Le esbozaré, si me lo permite, un cuarto y último escenario para la izquierda moderna, y usted me dice qué opina. La derecha y la izquierda se han hecho indistinguibles. La única forma de trazar líneas divisorias para la política del siglo XXI es distinguir entre progresistas y conservadores. Los primeros promueven la competencia como medio moderno para afirmar el talento individual en condiciones de igualdad de acceso a la escena social. Los segundos quieren mantener el statu quo de los grandes grupos empresariales y de los privilegios, incluidos los de las aristocracias obreras y sus sindicatos. Los primeros apelan a los jóvenes; los segundos, a los viejos y a los jubilados.

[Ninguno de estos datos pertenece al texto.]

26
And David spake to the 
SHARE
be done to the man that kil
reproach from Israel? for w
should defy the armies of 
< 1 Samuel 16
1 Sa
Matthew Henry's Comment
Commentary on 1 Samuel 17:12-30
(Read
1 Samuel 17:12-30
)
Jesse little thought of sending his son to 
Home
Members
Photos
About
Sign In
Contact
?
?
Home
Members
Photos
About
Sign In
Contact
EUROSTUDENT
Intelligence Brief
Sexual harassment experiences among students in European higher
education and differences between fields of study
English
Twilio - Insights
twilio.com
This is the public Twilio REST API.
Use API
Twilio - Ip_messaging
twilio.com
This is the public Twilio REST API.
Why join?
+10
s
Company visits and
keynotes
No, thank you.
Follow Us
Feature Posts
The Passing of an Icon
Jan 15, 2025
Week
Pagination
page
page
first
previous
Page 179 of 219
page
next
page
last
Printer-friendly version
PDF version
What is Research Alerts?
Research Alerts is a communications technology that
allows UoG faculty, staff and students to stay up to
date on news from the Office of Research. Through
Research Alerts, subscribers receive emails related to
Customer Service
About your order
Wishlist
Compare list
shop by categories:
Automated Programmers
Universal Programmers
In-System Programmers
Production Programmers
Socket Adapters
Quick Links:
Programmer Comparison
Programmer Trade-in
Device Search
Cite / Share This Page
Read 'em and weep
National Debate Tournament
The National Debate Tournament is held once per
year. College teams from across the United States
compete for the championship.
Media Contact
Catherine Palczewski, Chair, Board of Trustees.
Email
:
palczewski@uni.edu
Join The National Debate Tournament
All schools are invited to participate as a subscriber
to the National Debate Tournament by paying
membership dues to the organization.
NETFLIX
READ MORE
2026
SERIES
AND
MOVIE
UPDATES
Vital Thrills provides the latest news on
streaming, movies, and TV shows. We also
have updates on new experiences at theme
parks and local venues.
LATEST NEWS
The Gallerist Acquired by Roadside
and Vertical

–Hay verdad en lo que dice. Una gran parte de la izquierda se ha convertido, ciertamente, en un elemento que trata de conservar lo bueno del pasado, o por lo menos trata de salvaguardarlo de futuros cambios o erosiones. Por otra parte no se puede identificar a la derecha siempre y en todo con el apoyo a una economía competitiva y sin controles. En su descripción, sin embargo, usted ha valorado muy poco otros elementos que desordenan el juego. Por ejemplo, el problema del nacionalismo y del patriotismo, que ya no se dan exclusivamente en una parte o en la otra. En cambio, estoy en completo desacuerdo con usted sobre la cuestión jóvenes-viejos. Es cierto que es más fácil movilizar a los viejos en el terreno del conservacionalismo social, pero creo que ninguna política tiene un gran efecto sobre los jóvenes.
La despolitización de los jóvenes es uno de los problemas más característicos y complicados de esta fase. No está claro qué papel desempeñarán los jóvenes en la política del siglo venidero. Mi opinión es que serán muy importantes en pequeños grupos de vanguardia, de un tipo o de otro, pero no serán necesariamente la fuerza motriz de los cambios sociales y mucho menos en los electorales. Quien más contará, desde el punto de vista electoral, serán las familias de clase media en edad de trabajar.
No hay un solo ejemplo de movimiento socialista que tenga una verdadera organización juvenil. Y fíjese que ni siquiera en el pasado fue así. El sostén de los partidos comunistas y socialdemócratas no está compuesto por jóvenes, sino por familias en edad de trabajar. He aquí por qué, frente al declive de esta estructura social, yo tengo tantas dudas sobre el futuro de la política, no sólo de la de izquierda, sino de cualquiera. Si a los jóvenes se les puede movilizar par alguna cosa, es por cuestiones concretas: estilos de vida, medio ambiente, aspectos emancipatorios, como los derechos de los gay o las drogas. Causas que sólo están vinculadas marginalmente a la política.